A particle travels horizontally between two parallel walls separated by 18.4 m. It moves toward the opposing wall at a constant rate of 9.8 m/s. Also, it has an acceleration in the direction parallel to the walls of 3.7 m/s2.At what angle with the wall will the particle strike?
Answer in units of ◦
To find the angle at which the particle will strike the wall, we need to use trigonometry. Let's break down the problem into components:
1. The horizontal distance traveled by the particle is 18.4 m.
2. The particle's initial velocity in the horizontal direction is 9.8 m/s.
3. The particle's acceleration in the horizontal direction is 3.7 m/s^2.
Let's find the time it takes for the particle to hit the wall. We can use the formula:
distance = initial velocity * time + 0.5 * acceleration * time^2
18.4 m = 9.8 m/s * time + 0.5 * 3.7 m/s^2 * time^2
Rearranging this equation to solve for time, we get:
0.5 * 3.7 m/s^2 * time^2 + 9.8 m/s * time - 18.4 m = 0
Solving this quadratic equation, we find that time ≈ 1.588 seconds.

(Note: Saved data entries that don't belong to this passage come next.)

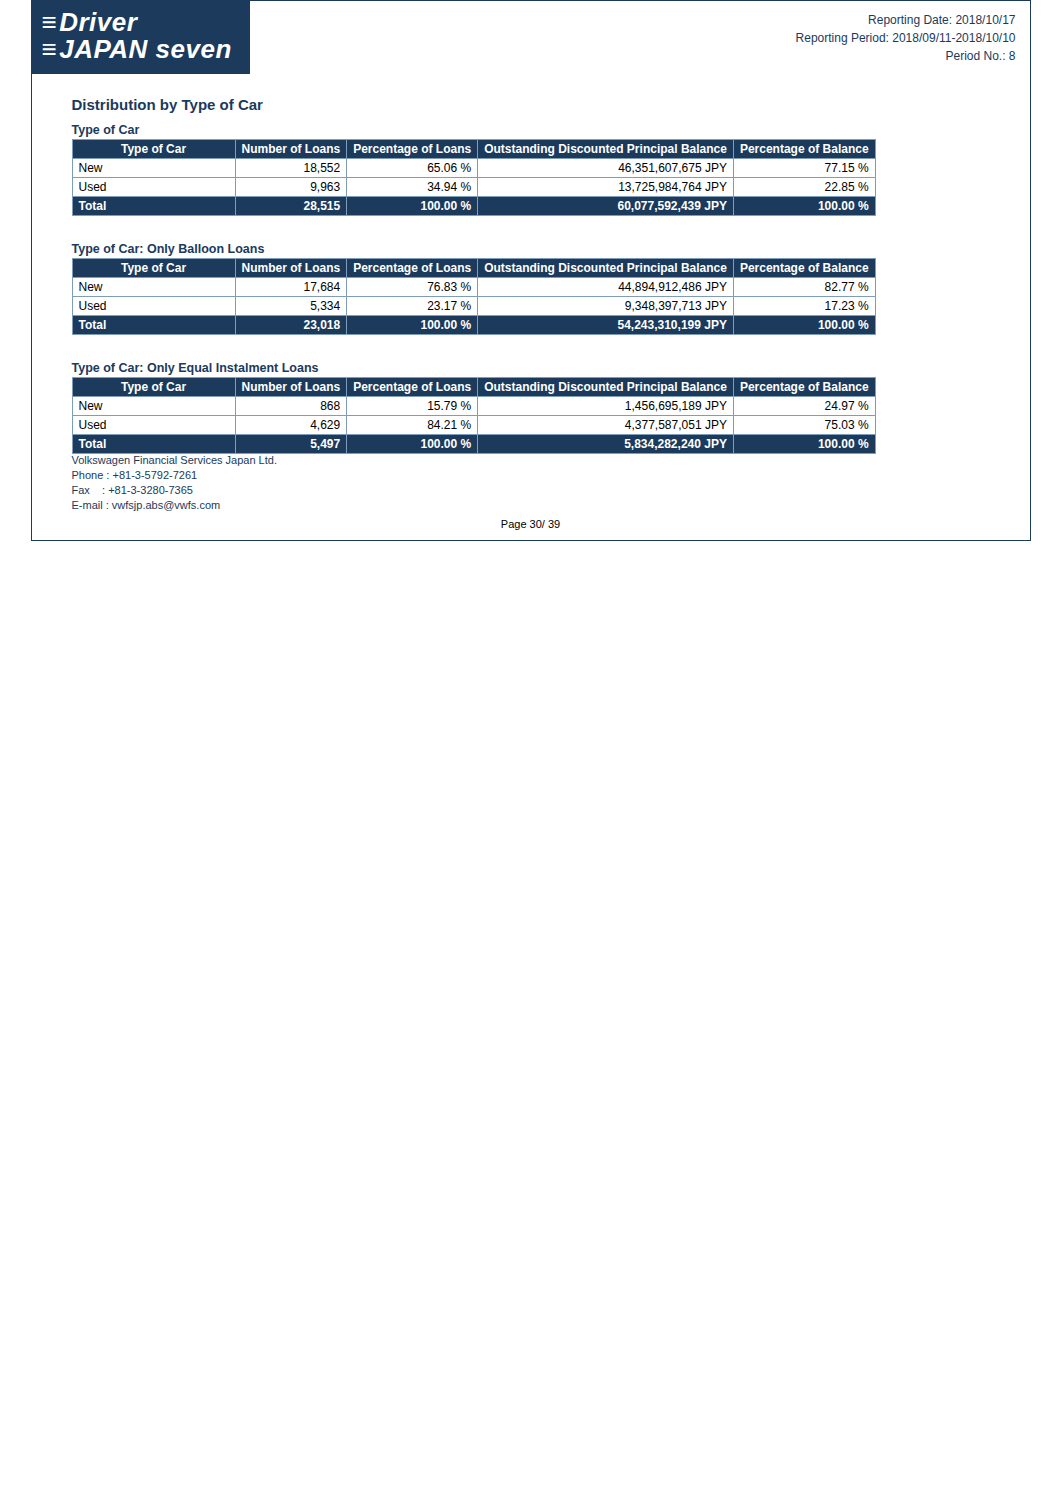≡Driver
≡JAPAN seven
Reporting Date: 2018/10/17
Reporting Period: 2018/09/11-2018/10/10
Period No.: 8
Distribution by Type of Car
Type of Car
| Type of Car | Number of Loans | Percentage of Loans | Outstanding Discounted Principal Balance | Percentage of Balance |
| --- | --- | --- | --- | --- |
| New | 18,552 | 65.06 % | 46,351,607,675 JPY | 77.15 % |
| Used | 9,963 | 34.94 % | 13,725,984,764 JPY | 22.85 % |
| Total | 28,515 | 100.00 % | 60,077,592,439 JPY | 100.00 % |
Type of Car: Only Balloon Loans
| Type of Car | Number of Loans | Percentage of Loans | Outstanding Discounted Principal Balance | Percentage of Balance |
| --- | --- | --- | --- | --- |
| New | 17,684 | 76.83 % | 44,894,912,486 JPY | 82.77 % |
| Used | 5,334 | 23.17 % | 9,348,397,713 JPY | 17.23 % |
| Total | 23,018 | 100.00 % | 54,243,310,199 JPY | 100.00 % |
Type of Car: Only Equal Instalment Loans
| Type of Car | Number of Loans | Percentage of Loans | Outstanding Discounted Principal Balance | Percentage of Balance |
| --- | --- | --- | --- | --- |
| New | 868 | 15.79 % | 1,456,695,189 JPY | 24.97 % |
| Used | 4,629 | 84.21 % | 4,377,587,051 JPY | 75.03 % |
| Total | 5,497 | 100.00 % | 5,834,282,240 JPY | 100.00 % |
Volkswagen Financial Services Japan Ltd.
Phone : +81-3-5792-7261
Fax : +81-3-3280-7365
E-mail : vwfsjp.abs@vwfs.com
Page 30/ 39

Now, let's find the vertical distance the particle travels during this time. Since the particle is moving horizontally, the vertical distance traveled can be calculated using the equation:
vertical distance = 0.5 * acceleration * time^2
vertical distance = 0.5 * 3.7 m/s^2 * (1.588 s)^2 ≈ 4.679 m
Next, we can use the vertical distance and the horizontal distance traveled by the particle to find the angle at which it will strike the wall. The angle can be calculated using the trigonometric relationship:
tan(angle) = vertical distance / horizontal distance
tan(angle) = 4.679 m / 18.4 m
angle ≈ arctan(4.679 m / 18.4 m)
Using a calculator, we find that the angle is approximately 14.7 degrees.
Therefore, the particle will strike the wall at an angle of approximately 14.7 degrees.